One day, for instance, my dad looked inside a dumpster not far from where he worked and found a bag of golf clubs. Yes, a whole bag of golf clubs. Only one of them was broken, which led us to conclude that whoever used them last gave up the sport after one last slice into the woods. Nevertheless, since we had never owned any clubs before, this gave my dad and me an opportunity to practically (although not intentionally) reenact the Three Stooges’ on a short course of nine holes.
But on another day, while waiting for my dad to get off work, after my mom had dropped me off at his shop, I went dumpster diving on my own. That day I found what I thought at the time to be totally cool – medals and pictures, including a Purple Heart in its box, all from the Vietnam War. These items fascinated me so much that I took them home and kept them for years. It wasn’t until later in life that I even considered the reason these items were in the trash.
Fast forward to today. This morning I sat once again with veterans from conflicts ranging from World War 2 to Operation Enduring Freedom. Every Wednesday that meet as a part of Operation Song, an outreach/therapy/ministry meant to help veterans cope by telling their stories through song. Click HERE to learn more.
Once again, listening to the stories of what our veterans have gone through, and not just those who saw combat, I was reminded how valuable they are, each one of them. Their sacrifice, manifested in so many ways, is worth remembering and honoring. And today that got me to thinking back to that purple heart I found in the dumpster nearly 40 years ago.

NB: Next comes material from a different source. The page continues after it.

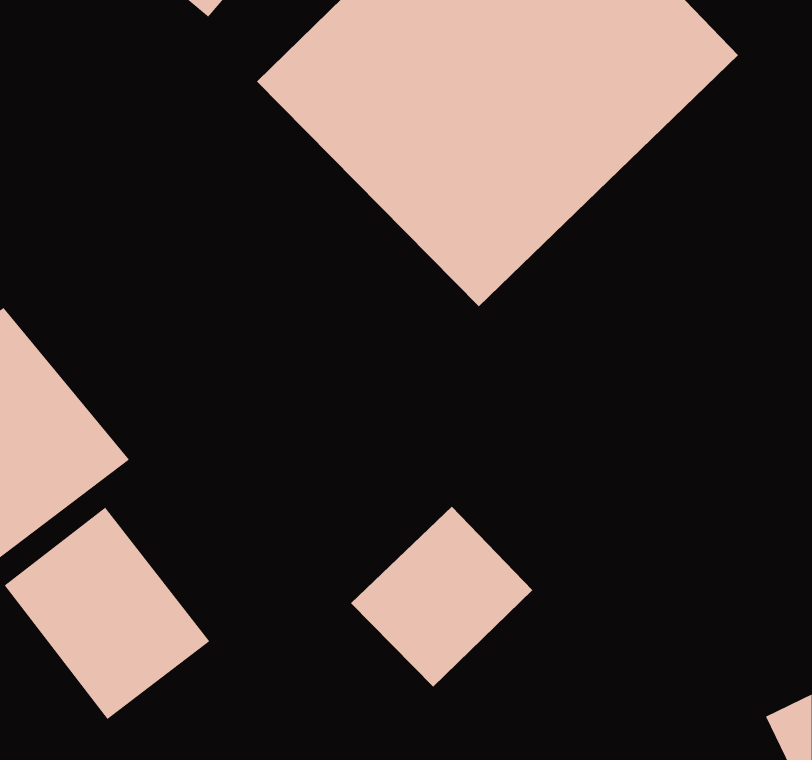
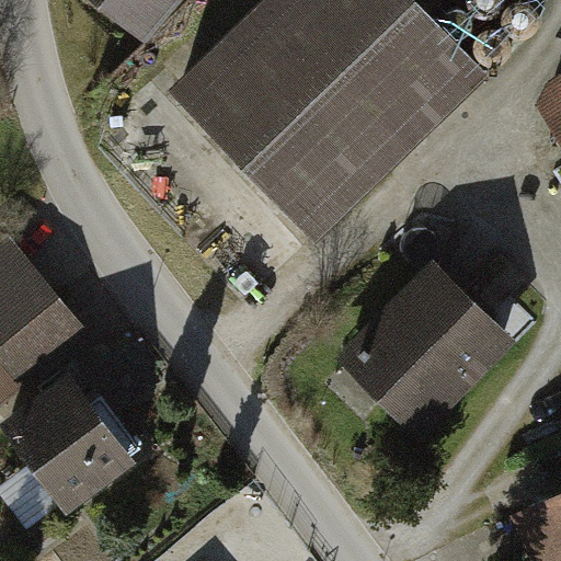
building: none -> [331,260,508,436]
building: [350,506,533,688] -> none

Who threw it away? Was it the soldier? A family member? Someone just cleaning out the trash from an abandoned apartment? Either way, no matter the reason, somebody, maybe even the veteran himself, failed to see the value in what they were tossing out. What it represented to them was nothing more than the left-overs from a TV dinner.
Rescue the Valor
A lot of soldiers, sailors, and marines feel that way about themselves. They feel like no one cares, like all they did and all they sacrificed is now worthless. But they are so wrong.
The last thing any service member or service member’s family needs to feel is that their sacrifice, whether in time or blood or both (including the tangible relics of their sacrifice) are worthless.
It’s past time that we start looking through the “dumpsters” for those discarded treasures. We need to reclaim them, along with their memories, and put them back in the places of honor they deserve.
We need to be about rescuing the valor that some have discarded. It NEVER loses value.
If you’re a veteran, you have a song.